◆ Given passage
____
The Intel-VT and Intel VT-d technologies provide some protection against DMA attacks using Input-Output Memory Management Unit (IOMMU) to address DMA threats. Although IOMMU can protect from DMA hardware attacks, SMI Handlers vulnerable to RingHopper may still be abused. SMRAM verification involving validation of nested pointers adds even more complexity when analyzing how various SMI Handlers are used in UEFI.

Impact
An attacker with either local or remote administrative privileges can exploit DMA timing attacks to elevate privileges beyond the operating system and execute arbitrary code in SMM mode (Ring -2). These attacks can be invoked from the OS using vulnerable SMI Handlers. In some cases, the vulnerabilities can be triggered in the UEFI early boot phases (as well as sleep and recovery) before the operating system is fully initialized.

[..]

Acknowledgements
Thanks to the Intel iStare researchers Jonathan Lusky and Benny Zeltser who discovered and reported this vulnerability.

It is notable that there is no mention of SecSMIFlash.efi or SMIFlash.efi, and the information provided is quite generic. Nevertheless, we can see that the original release date matches what ASUS first said. It is also interesting that the vulnerability was last updated only a few days ago (Dell latest update). Additionally, the description refers to “RingHopper attacks” and mentions the Intel researchers that reported the issues.

These pieces of information immediately led to the following tweet:

Although we cannot be certain that they reported the exact same issues that we attempted to report, it does seem these two researchers documented findings on these modules before our team. It appears that the vulnerabilities were assigned CVE-2021-33164.

On November 16, 2022, Benny Zeltser tweeted that they had to withdraw the presentation from BlackHat USA and DefCon because the issues were not yet fixed. This suggests that a lot of the affected vendors have not been able to produce a new BIOS image, including the fixed modules. Indeed, from the list of vendors shown in the CERT vulnerability note, only AMI, Dell, HPE, Insyde, and Intel are marked as “affected.” We can now confirm that ASUSTeK is also affected.
____
◆ Stored rows
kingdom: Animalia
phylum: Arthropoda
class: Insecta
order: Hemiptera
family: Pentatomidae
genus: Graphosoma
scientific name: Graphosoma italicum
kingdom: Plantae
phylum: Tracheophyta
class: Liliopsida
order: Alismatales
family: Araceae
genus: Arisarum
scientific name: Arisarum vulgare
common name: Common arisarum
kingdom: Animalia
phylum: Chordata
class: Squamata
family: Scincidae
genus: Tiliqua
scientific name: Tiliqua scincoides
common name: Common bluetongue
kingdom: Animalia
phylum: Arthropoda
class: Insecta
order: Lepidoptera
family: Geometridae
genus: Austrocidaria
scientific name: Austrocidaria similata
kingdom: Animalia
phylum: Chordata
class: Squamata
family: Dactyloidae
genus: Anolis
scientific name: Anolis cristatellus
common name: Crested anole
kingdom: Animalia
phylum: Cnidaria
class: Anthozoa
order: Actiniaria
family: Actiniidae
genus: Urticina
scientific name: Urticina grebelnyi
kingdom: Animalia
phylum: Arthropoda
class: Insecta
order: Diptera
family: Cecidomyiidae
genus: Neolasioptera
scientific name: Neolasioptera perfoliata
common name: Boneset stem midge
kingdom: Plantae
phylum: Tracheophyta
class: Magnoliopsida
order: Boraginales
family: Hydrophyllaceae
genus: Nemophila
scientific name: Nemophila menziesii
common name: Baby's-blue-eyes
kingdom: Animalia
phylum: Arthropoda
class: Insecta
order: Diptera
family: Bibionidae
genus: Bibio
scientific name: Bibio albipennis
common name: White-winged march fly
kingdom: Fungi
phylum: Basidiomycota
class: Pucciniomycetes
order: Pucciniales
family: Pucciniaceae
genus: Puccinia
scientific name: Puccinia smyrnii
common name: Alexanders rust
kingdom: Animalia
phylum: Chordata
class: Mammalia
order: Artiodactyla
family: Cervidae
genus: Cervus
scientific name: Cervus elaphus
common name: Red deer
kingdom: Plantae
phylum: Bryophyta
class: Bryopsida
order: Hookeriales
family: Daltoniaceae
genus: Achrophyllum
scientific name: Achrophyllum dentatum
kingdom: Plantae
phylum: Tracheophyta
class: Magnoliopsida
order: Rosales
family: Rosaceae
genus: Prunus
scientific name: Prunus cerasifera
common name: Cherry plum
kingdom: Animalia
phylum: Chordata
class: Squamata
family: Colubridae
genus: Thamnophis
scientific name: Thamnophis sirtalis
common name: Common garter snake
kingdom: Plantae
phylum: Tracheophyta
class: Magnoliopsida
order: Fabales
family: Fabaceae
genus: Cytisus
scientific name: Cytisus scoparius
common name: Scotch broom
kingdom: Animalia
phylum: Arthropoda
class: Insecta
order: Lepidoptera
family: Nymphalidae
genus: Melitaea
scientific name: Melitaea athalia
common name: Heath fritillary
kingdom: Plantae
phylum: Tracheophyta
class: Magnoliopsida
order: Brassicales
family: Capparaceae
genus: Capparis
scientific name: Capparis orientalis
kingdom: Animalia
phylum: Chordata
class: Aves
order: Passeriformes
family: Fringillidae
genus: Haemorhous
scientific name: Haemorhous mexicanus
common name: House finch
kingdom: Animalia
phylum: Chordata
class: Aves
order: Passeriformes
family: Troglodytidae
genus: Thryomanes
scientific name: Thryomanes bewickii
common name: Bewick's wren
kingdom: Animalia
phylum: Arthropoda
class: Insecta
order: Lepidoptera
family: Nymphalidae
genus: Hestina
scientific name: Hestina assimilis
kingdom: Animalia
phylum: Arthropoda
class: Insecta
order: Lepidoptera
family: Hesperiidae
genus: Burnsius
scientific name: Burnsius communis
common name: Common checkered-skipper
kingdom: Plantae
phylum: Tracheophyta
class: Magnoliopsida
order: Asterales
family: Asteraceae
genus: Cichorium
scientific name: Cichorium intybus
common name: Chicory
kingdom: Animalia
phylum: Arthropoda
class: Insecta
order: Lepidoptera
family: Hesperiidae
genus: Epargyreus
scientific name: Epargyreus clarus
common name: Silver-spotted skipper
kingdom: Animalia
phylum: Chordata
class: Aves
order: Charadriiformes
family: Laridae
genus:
____
◆ Required work
Pick up the write-up on the RingHopper firmware flaw after its last sentence and keep it going. You can leave the data aside; it isn't needed here.

◆ Task answer
Conclusion

Responsible coordinated disclosure in the platform security space is a bit of a circus. This issue was highlighted by Matrosov himself in his 2022 presentation at OffensiveCon.

ASUS mentioned an embargo that, to the best of our knowledge, expired on November 2, 2022. When reading the CERT link from AMI, all reported vendors reference CVE-2021-33164, specifically calling out issues on Intel NUCs and mentioning that the patches were released back in June of 2022. When analyzing the affected vendors list on the CERT page, you will find that all vendors noted as affected have released patches as of February 3, 2023. All vendors listed as unknown, or in our case ASUS, have yet to release patches but have been well aware of the vulnerabilities and the reports based on the communication we had with them.

IOActive has decided to publish the technical details about these issues after understanding that AMI released patches back in mid-2022 and that no new information was provided by us in our report of both modules. In addition, the CVE was filed back in 2021 and all vendors appear to have had more than enough time to responsibly patch and disclose these issues to consumers.

The CERT advisory refers to these threats as RingHopper attacks. The abstract of a presentation about RingHopper suggests billions of devices are affected by these issues. Our efforts to report these vulnerabilities to vendors stopped with the replies that they were already aware of these issues and have remedies in place. The fact that some vendors appear to still be vulnerable at this time is surprising. Ultimately, we feel it’s more important to shed light on this in order to get the issues fixed on those platforms that appear to be delayed, instead of leaving consumers and the industry in the dark for such an extended period of time.